AMD is advancing its ROCm platform to provide seamless, high-performance support for Very Large Models (VLM) on AMD and SYNC GPUs, featuring significant improvements in quantization, stability, and hardware compatibility, including RDNA GPUs. They also support multimodal models through VM Omni integration and are fostering community engagement with developer programs, aiming for broad adoption and continuous enhancements aligned with the evolving AI ecosystem.

The presentation, led by Maddie, an AI solution architect at AMD, alongside Andy, focuses on AMD’s efforts to establish ROCm as a first-class platform within the VLM (Very Large Models) ecosystem. They emphasize the importance of making ROCm fully integrated and supported in the main VLM branch, eliminating the need for special knowledge, unofficial forks, or complicated builds. Their goal is to ensure that deploying and running high-performance inference on AMD and SYNC GPUs is seamless and reliable, matching the experience on any other platform.

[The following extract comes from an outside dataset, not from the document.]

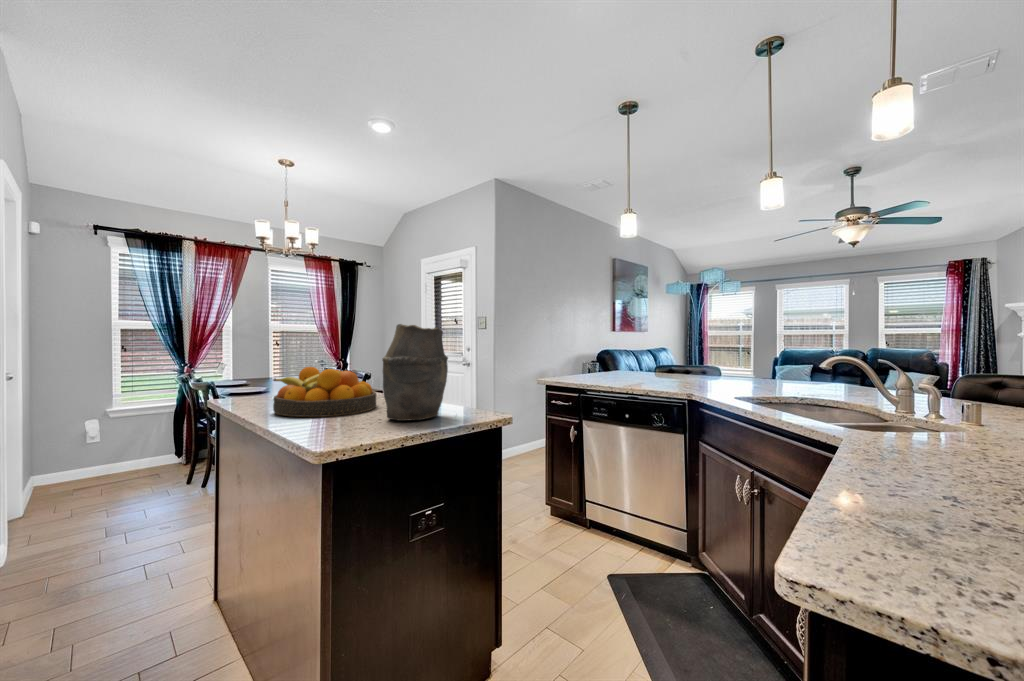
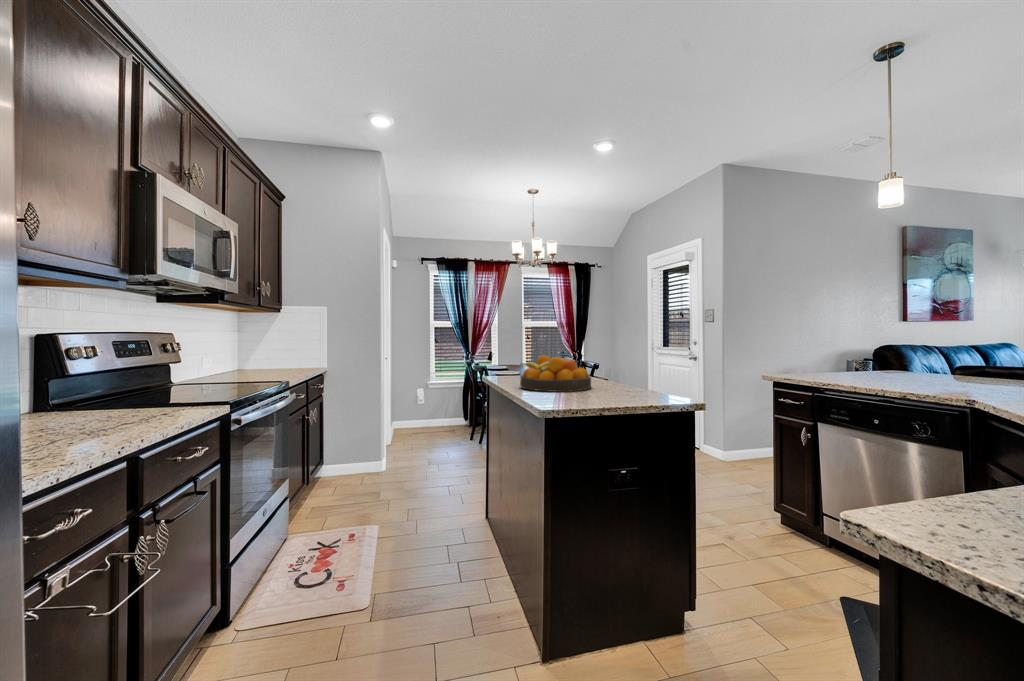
vase: present [382,324,448,421] -> none [590,323,643,398]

A key achievement highlighted is the significant performance improvements in the latest ROCm release, particularly around quantization techniques such as FP8 and FP4, which enhance efficiency and speed. The update includes new high-performance kernels, optimized memory handling, and faster tensor loading, all contributing to higher throughput and better model execution. Additionally, ROCm now supports advanced model architectures and hardware features, including support for RDNA GPUs like the RX 7900 XTX, which broadens the range of AMD hardware compatible with VLM.

Stability and usability have also been major focuses, with AMD increasing test coverage dramatically—from 37% to 93% of VLM test groups passing on AMD’s continuous integration system within a few months. This progress means users can now confidently use pip install to get the latest VLM versions with ROCm support, without needing to build from source or rely on specialized containers. Official ROCm Docker containers are also available, providing a safe and standardized deployment environment that aligns with common VLM usage patterns.

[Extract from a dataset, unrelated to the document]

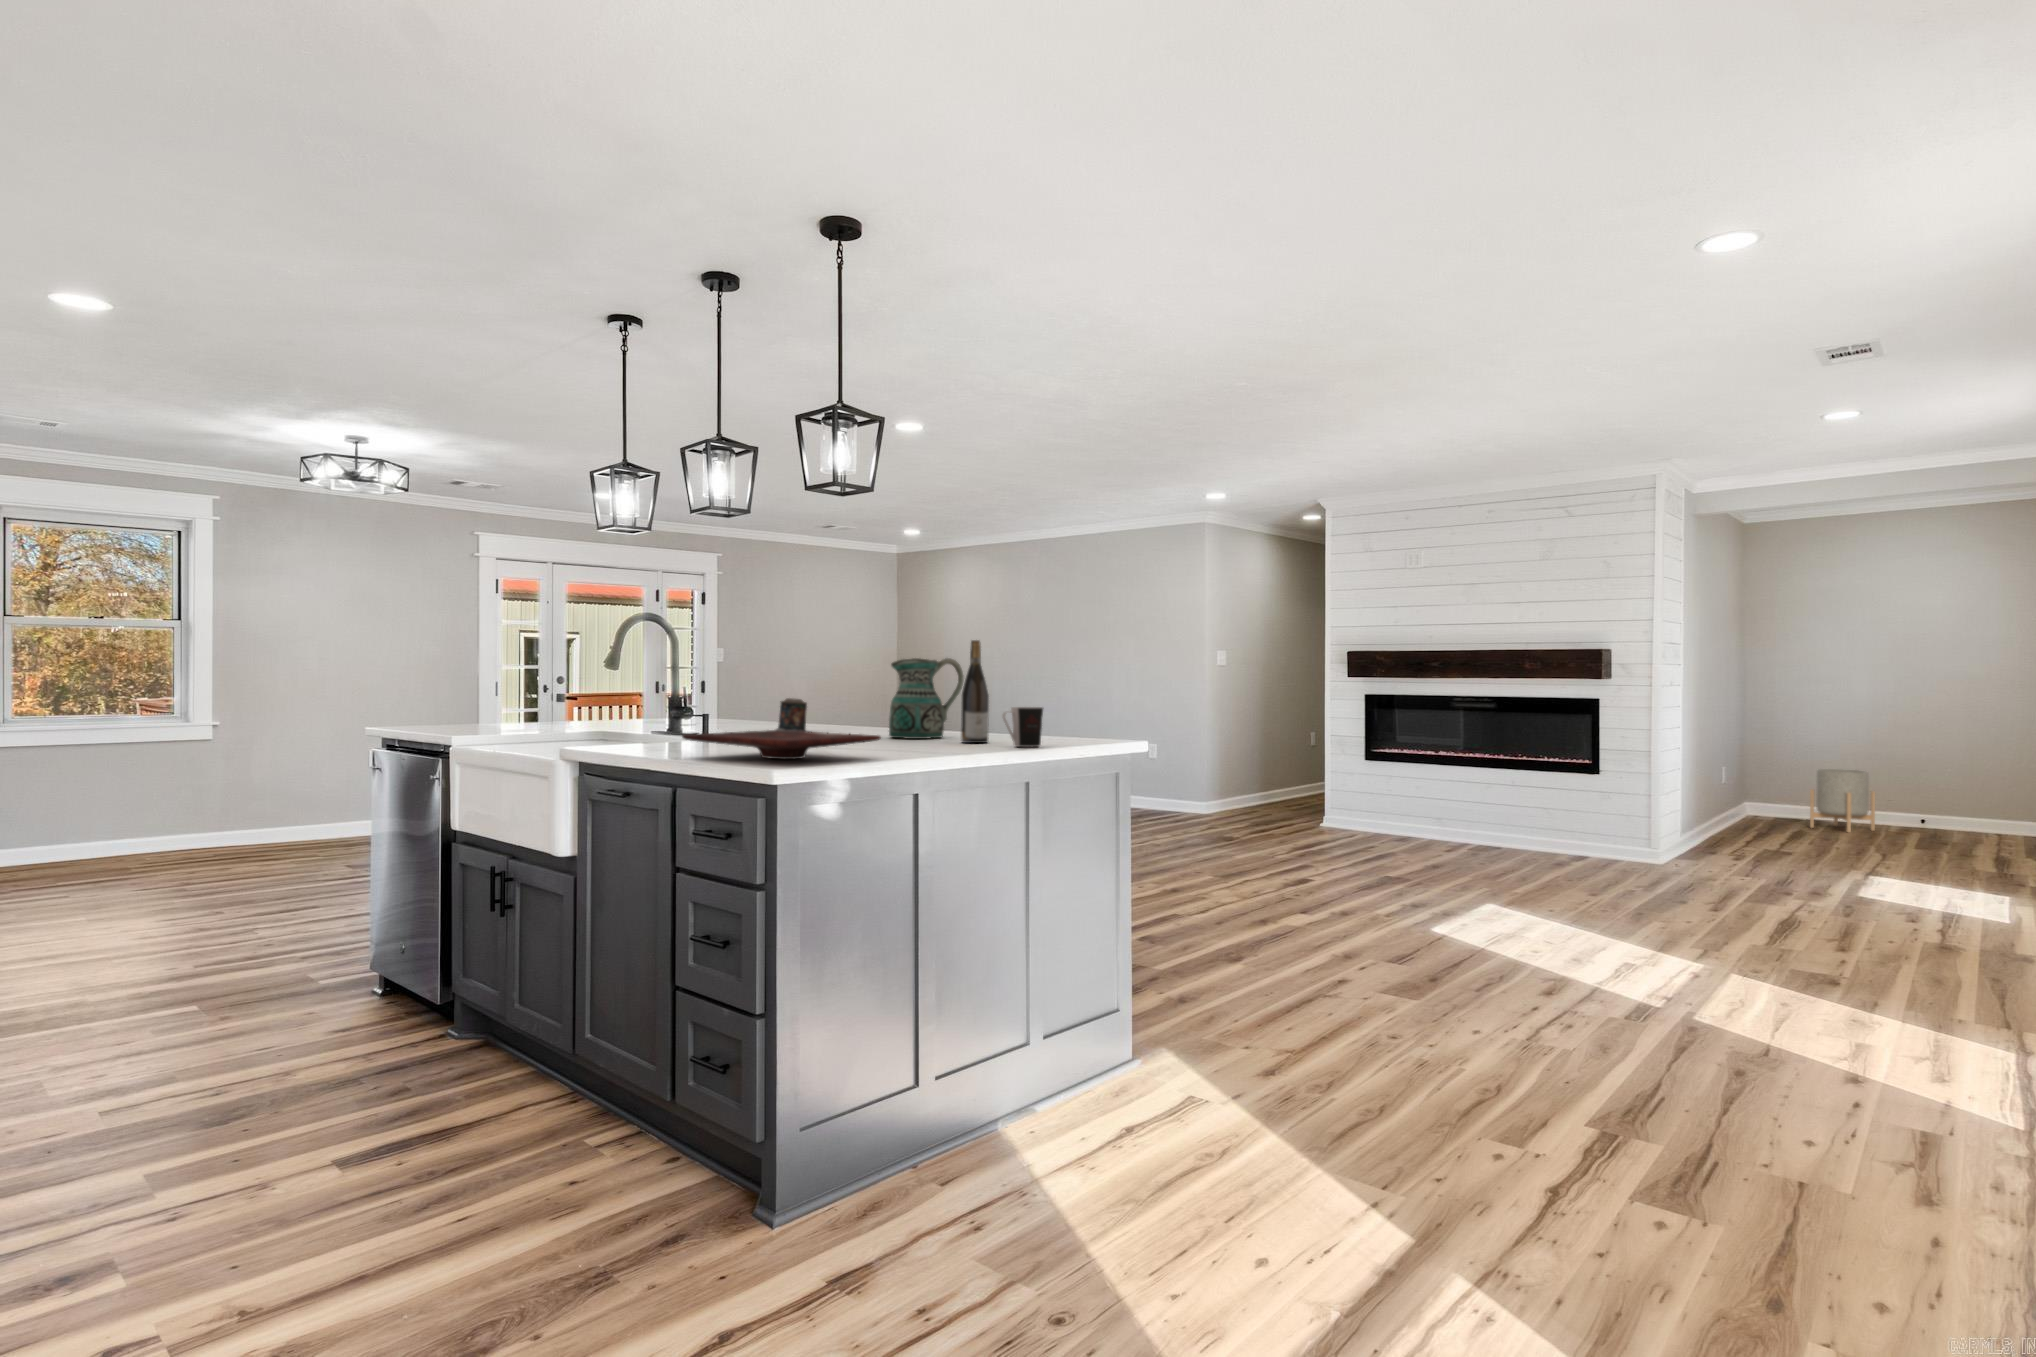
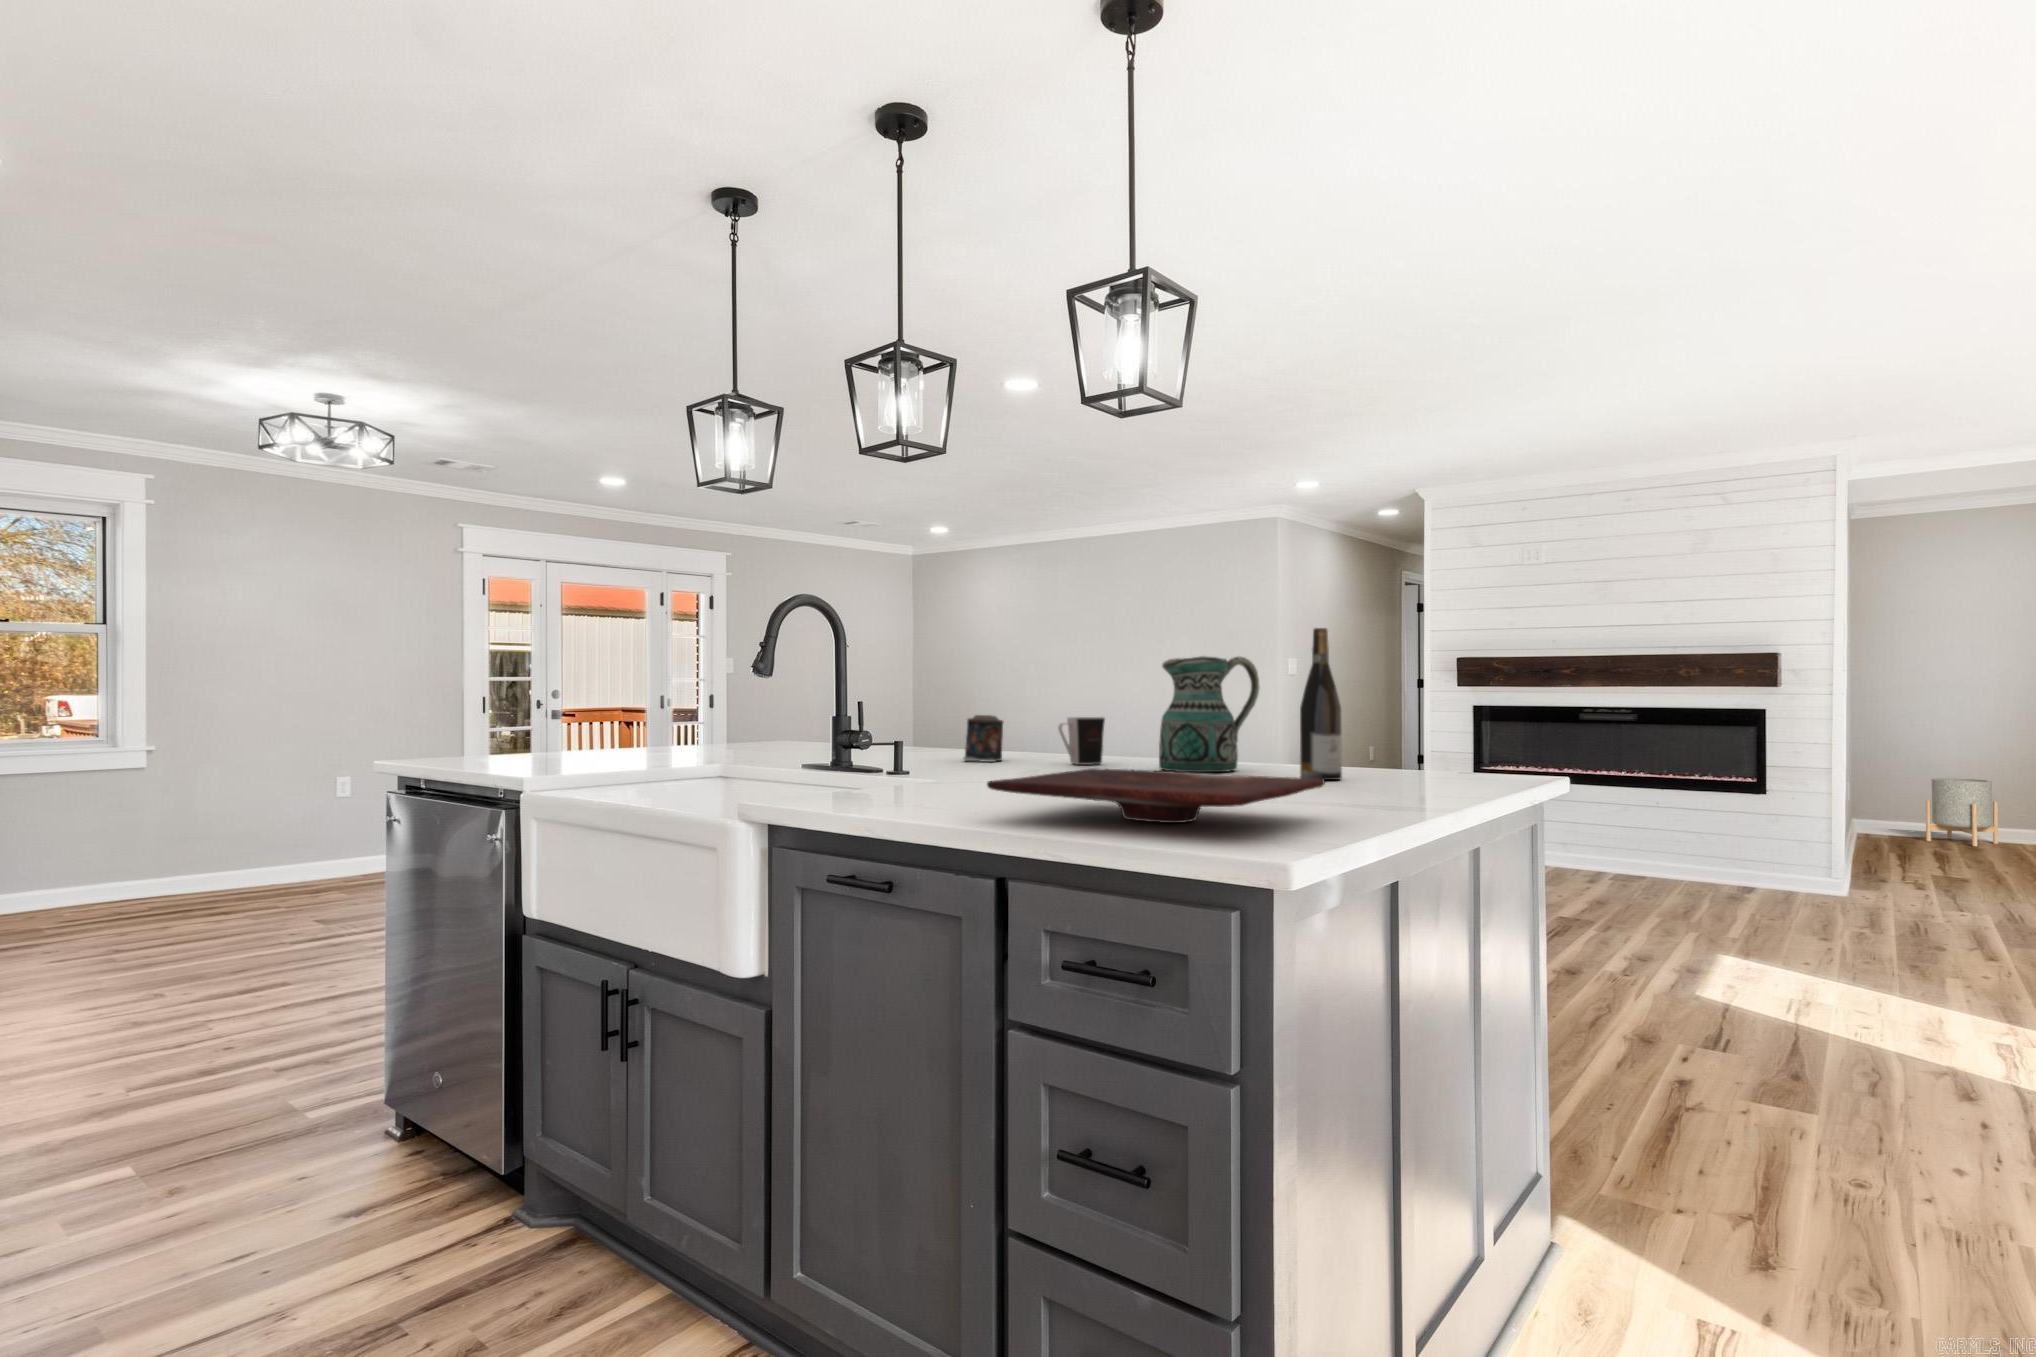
coffee cup: present [1003,707,1043,747] -> present [1058,717,1105,765]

The presentation also covers AMD’s support for VM Omni, an extension of VLM that handles multimodal models involving text, images, audio, and video. AMD has integrated ROCm support into VM Omni, including pre-configured hardware YAML files and Docker images, simplifying deployment and enabling developers to focus on building applications rather than configuring environments. This reflects AMD’s commitment to keeping pace with the rapidly evolving AI ecosystem and supporting new model types from day zero.

Looking ahead, AMD plans to continue enhancing ROCm with nightly builds, improved Python installation experiences, and further kernel optimizations. They aim to expand support for consumer Radeon GPUs and maintain day-zero support for new models like GPT-3.5 and Minimax 2.5. To foster community engagement, AMD has launched a developer program offering free GPU access, educational resources, and hardware giveaways, encouraging developers to adopt AMD’s AI platform and stay connected through events and training.